Outcome-oriented athletes often fall into two categories: They seek success or avoid failure. Success seekers challenge themselves relative to the field of near-by riders. They figure out where the bar is set, then apply just enough effort to show superiority. They often attribute failure externally and build skill only for as long as they believe they can remain on top. When a better rider comes along, they avoid risky learning opportunities in an effort to retain status. Success seekers evade damage to their egos, and the best way to do that is to do less. Met with setbacks, they tend to jump ship and blame their peers for the splash.

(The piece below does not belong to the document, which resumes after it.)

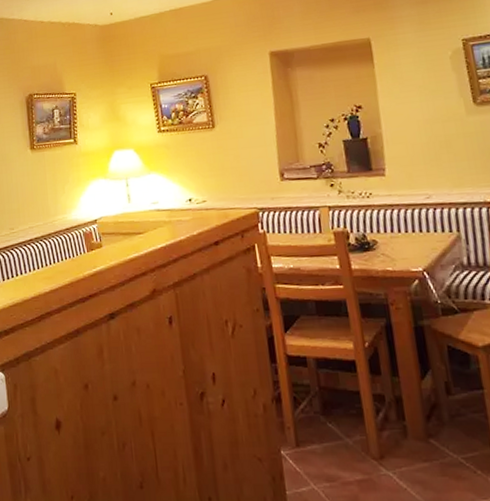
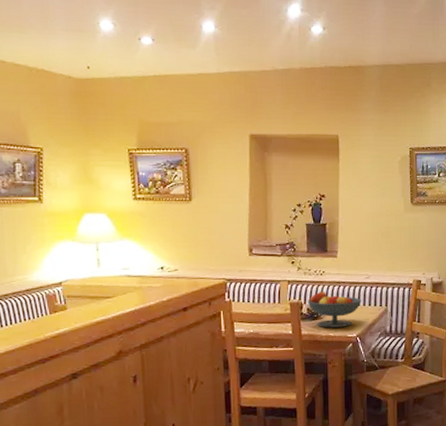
fruit bowl: none [354,216,424,261] -> present [307,291,362,328]

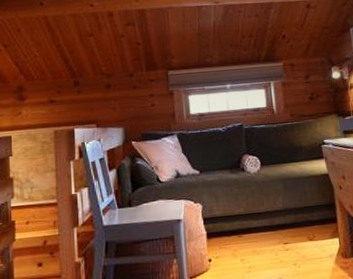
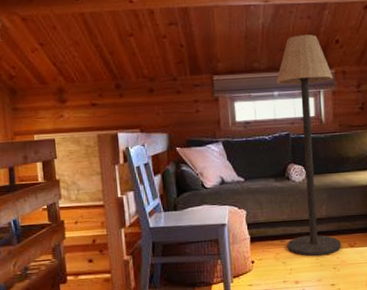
floor lamp: none [228,31,301,252] -> present [276,34,342,256]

Failure avoiders concentrate on social comparison, too, but they don’t really believe in their own ability. They often set goals that are either much too easy or far too difficult. An easy goal leads to an easy victory, allowing failure avoiders to display success to their peers. Wow, look at me, I turned left! A very difficult goal relieves shame if they don’t succeed. Darn, I couldn’t get the pony to leap the five-foot wall; well, no worries, no one could. Rarely does the failure avoider select a moderate task that builds skill and motivation. Failure avoiders respond to setbacks by conceding early and often.
Because they’re focused on others, outcome-oriented athletes usually have intense social anxiety. Anytime you assess your performance using someone else as your measuring stick, tension builds. Suddenly, the power to control an outcome is not within us—instead, it rests with other people. And they may not have our best interests at heart.
To kindle intrinsic motivation, shift your performance orientation away from outcome and toward mastery. Mastery-oriented athletes love the process of skill development for its own sake. Work on a skill set for a month. Are you better at it than you were before? Then you’ve succeeded! Whether the rider down the barn aisle does the same skill better or worse than you do is irrelevant. By focusing on your own improvement, you teach yourself to create competence.
Mastery-oriented equestrians—regardless of skill level—value learning and progress. They choose moderately challenging tasks, regardless of whether such tasks cause public mistakes. They work long and hard with singular focus, applying effort to a problem for months at a time. They respond to setbacks with increased effort, and they know that failure is caused by factors under their own control. They do not give up on themselves or their horses.
If you want to ignite your passion for riding well, develop inner motivation instead of seeking rewards. Identify factors over which you have control. Seek internal attributions for success and failure, rejecting the easier path of external attribution. Build self-efficacy by setting moderate goals that allow small but frequent victories. Reinforce yourself with inner speech that is positive and helpful. Refuse to give up entirely, but learn when to change tactics, call for a trainer’s help, or give the horse a break and try again tomorrow. Focus on personal mastery rather than social comparison. How others ride just isn’t that important—how you ride is.
Soon you’ll find yourself bounding out to the barn, impelled from within by the satisfaction of learning. Go ahead, drop those irons for 15 minutes. You’ll feel better for it all day long.